WHAT THE TASK ASKS
Which lines of the material hold the word "cytoplasmic"? Copy each one.

MATERIAL PROVIDED

+++

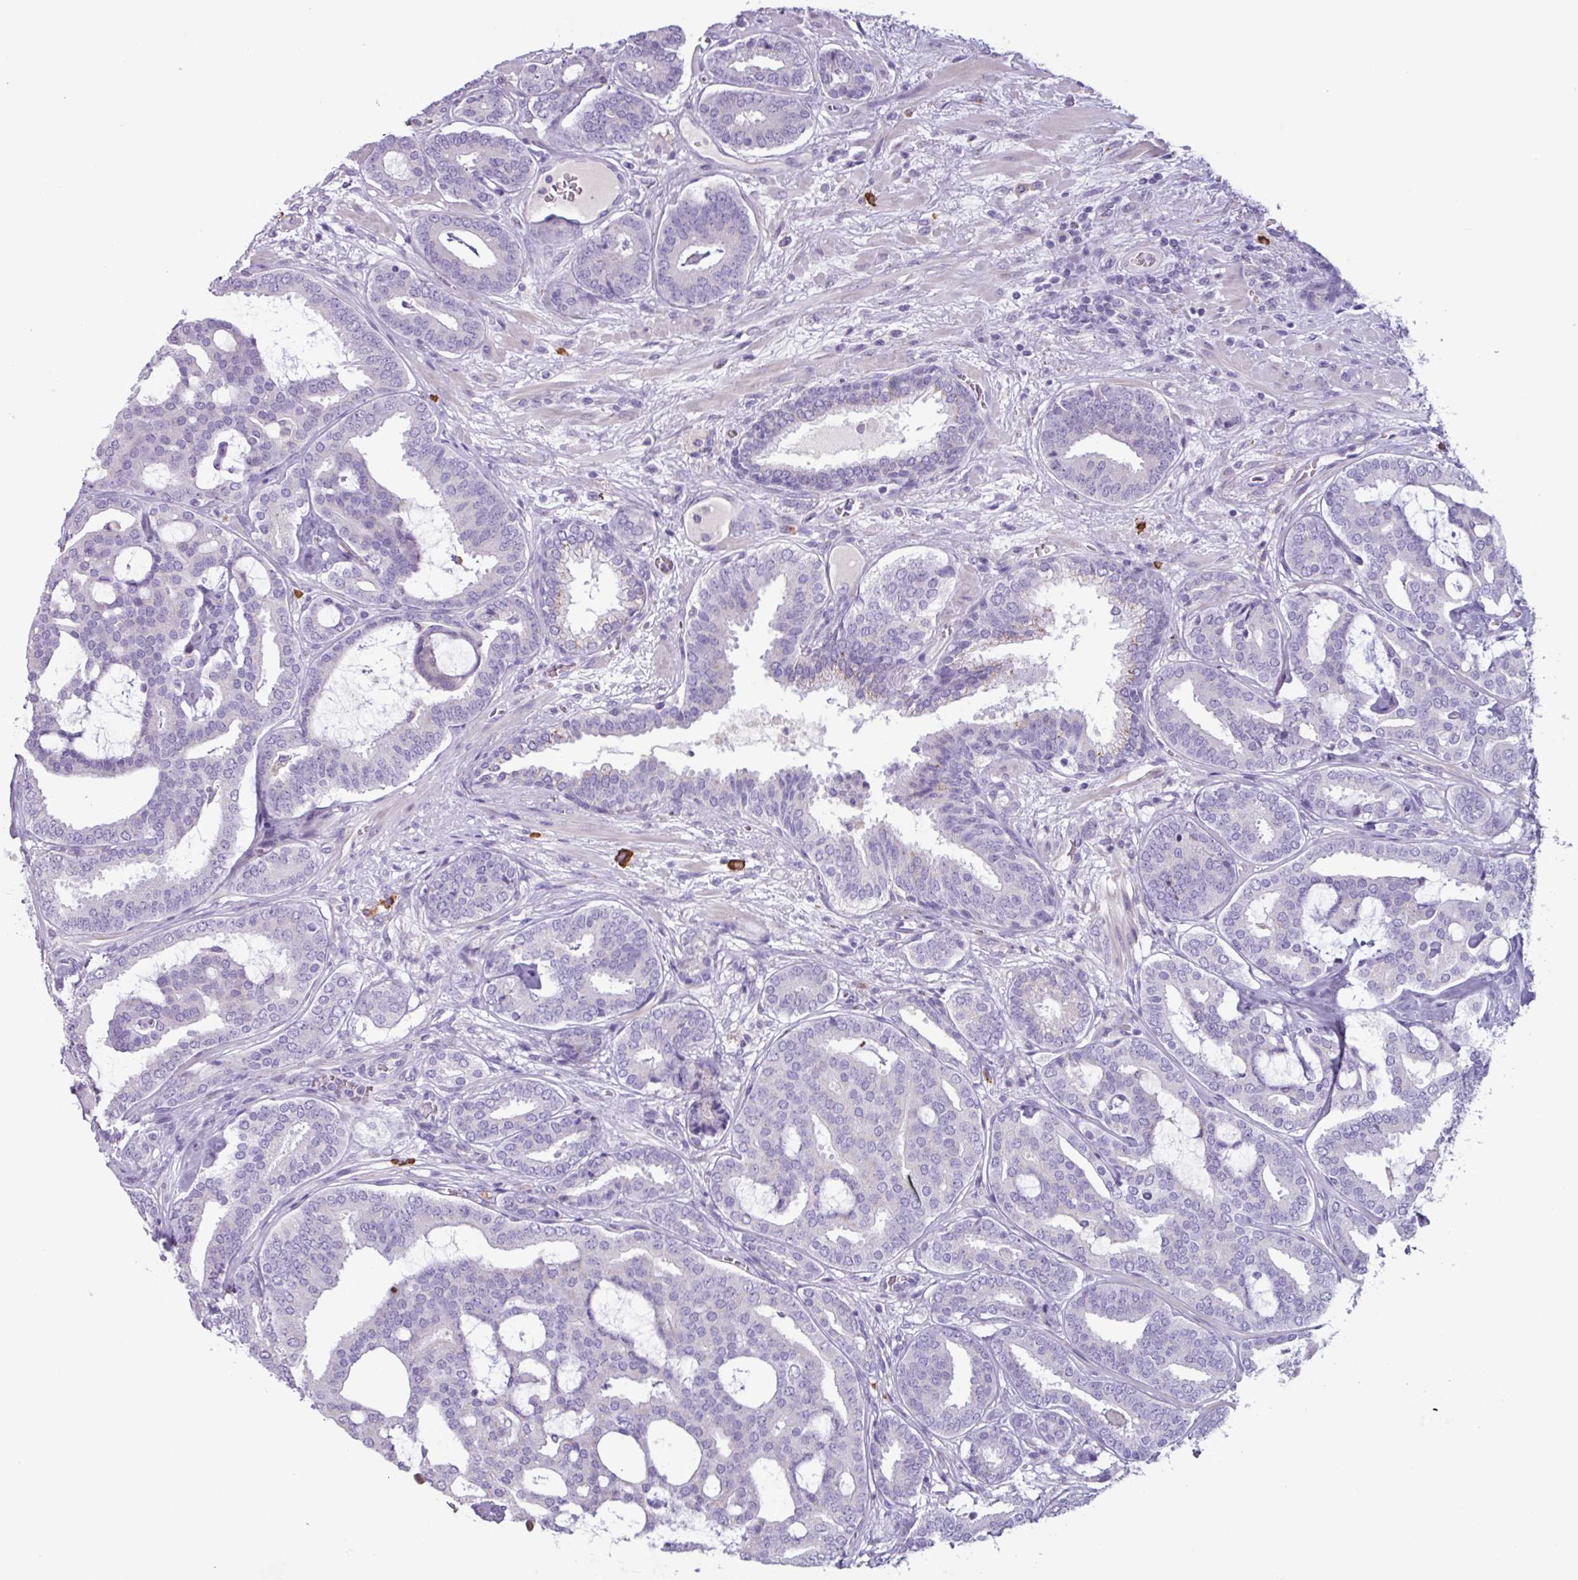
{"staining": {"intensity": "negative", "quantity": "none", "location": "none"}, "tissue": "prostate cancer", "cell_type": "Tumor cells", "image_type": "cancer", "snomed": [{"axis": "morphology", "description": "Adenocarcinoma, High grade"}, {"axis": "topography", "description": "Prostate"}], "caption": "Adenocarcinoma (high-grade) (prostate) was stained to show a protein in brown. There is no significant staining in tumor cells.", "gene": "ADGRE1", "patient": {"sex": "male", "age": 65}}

+++

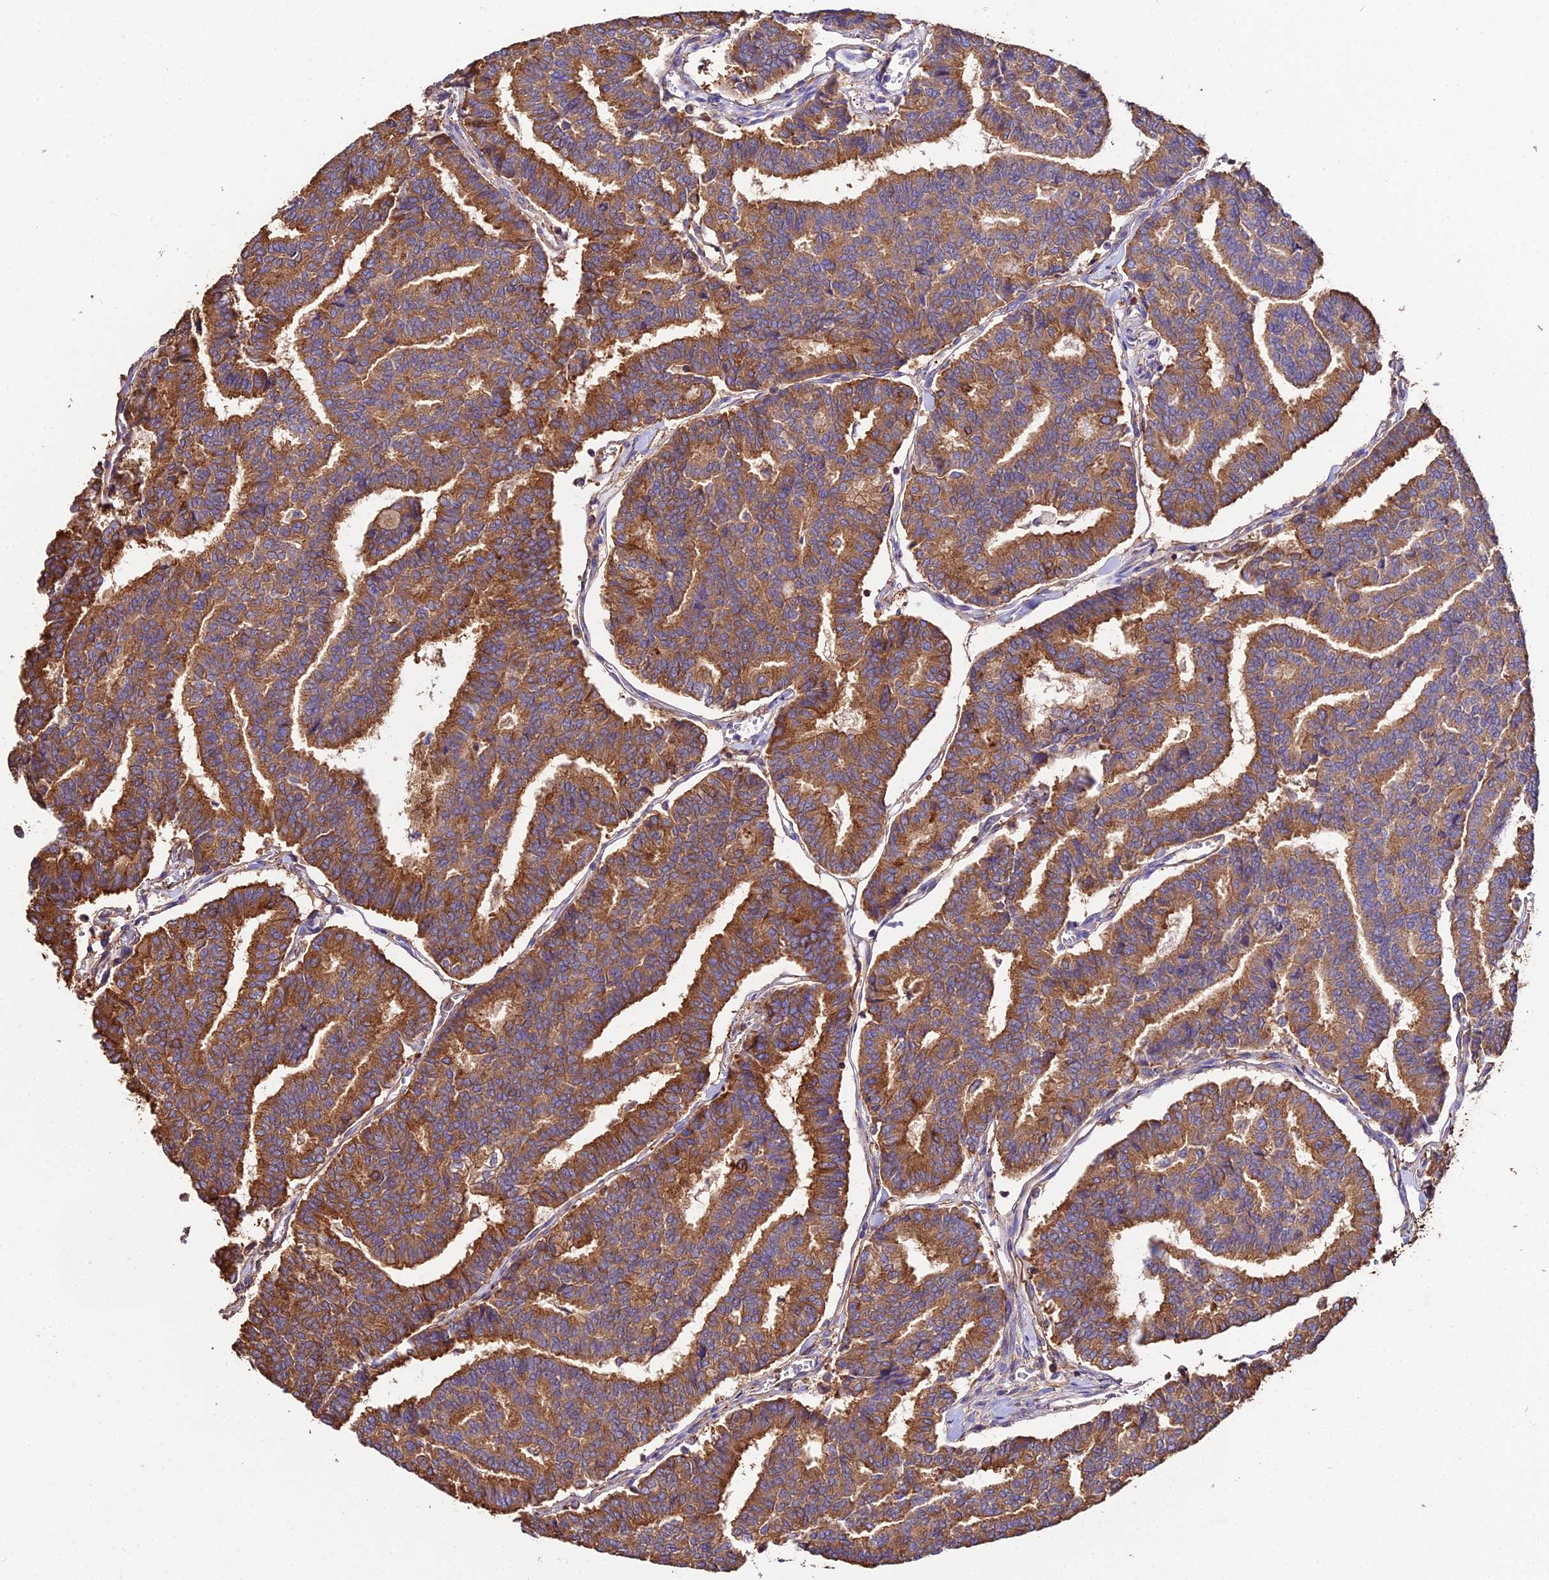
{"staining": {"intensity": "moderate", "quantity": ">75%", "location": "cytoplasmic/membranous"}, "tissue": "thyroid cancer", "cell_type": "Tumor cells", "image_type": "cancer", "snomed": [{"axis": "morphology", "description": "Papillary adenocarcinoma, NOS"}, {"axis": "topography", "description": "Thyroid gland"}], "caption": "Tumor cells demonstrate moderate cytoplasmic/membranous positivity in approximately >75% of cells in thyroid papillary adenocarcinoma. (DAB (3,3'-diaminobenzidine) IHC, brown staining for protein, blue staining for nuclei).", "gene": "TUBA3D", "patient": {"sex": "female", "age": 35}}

+++

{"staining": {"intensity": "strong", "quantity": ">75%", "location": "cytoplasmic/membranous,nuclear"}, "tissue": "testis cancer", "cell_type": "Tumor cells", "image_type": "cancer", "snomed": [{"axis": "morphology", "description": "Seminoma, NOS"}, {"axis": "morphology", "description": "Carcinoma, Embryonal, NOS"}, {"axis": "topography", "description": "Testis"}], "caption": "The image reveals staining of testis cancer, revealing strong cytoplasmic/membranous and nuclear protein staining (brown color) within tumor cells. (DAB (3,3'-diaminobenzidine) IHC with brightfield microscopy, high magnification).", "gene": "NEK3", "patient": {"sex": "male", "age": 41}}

+++

TASK RESULT
{"staining": {"intensity": "moderate", "quantity": ">75%", "location": "cytoplasmic/membranous"}, "tissue": "thyroid cancer", "cell_type": "Tumor cells", "image_type": "cancer", "snomed": [{"axis": "morphology", "description": "Papillary adenocarcinoma, NOS"}, {"axis": "topography", "description": "Thyroid gland"}], "caption": "Tumor cells demonstrate moderate cytoplasmic/membranous positivity in approximately >75% of cells in thyroid papillary adenocarcinoma. (DAB (3,3'-diaminobenzidine) IHC, brown staining for protein, blue staining for nuclei).", "gene": "TUBA3D", "patient": {"sex": "female", "age": 35}}
{"staining": {"intensity": "strong", "quantity": ">75%", "location": "cytoplasmic/membranous,nuclear"}, "tissue": "testis cancer", "cell_type": "Tumor cells", "image_type": "cancer", "snomed": [{"axis": "morphology", "description": "Seminoma, NOS"}, {"axis": "morphology", "description": "Carcinoma, Embryonal, NOS"}, {"axis": "topography", "description": "Testis"}], "caption": "The image reveals staining of testis cancer, revealing strong cytoplasmic/membranous and nuclear protein staining (brown color) within tumor cells. (DAB (3,3'-diaminobenzidine) IHC with brightfield microscopy, high magnification).", "gene": "NEK3", "patient": {"sex": "male", "age": 41}}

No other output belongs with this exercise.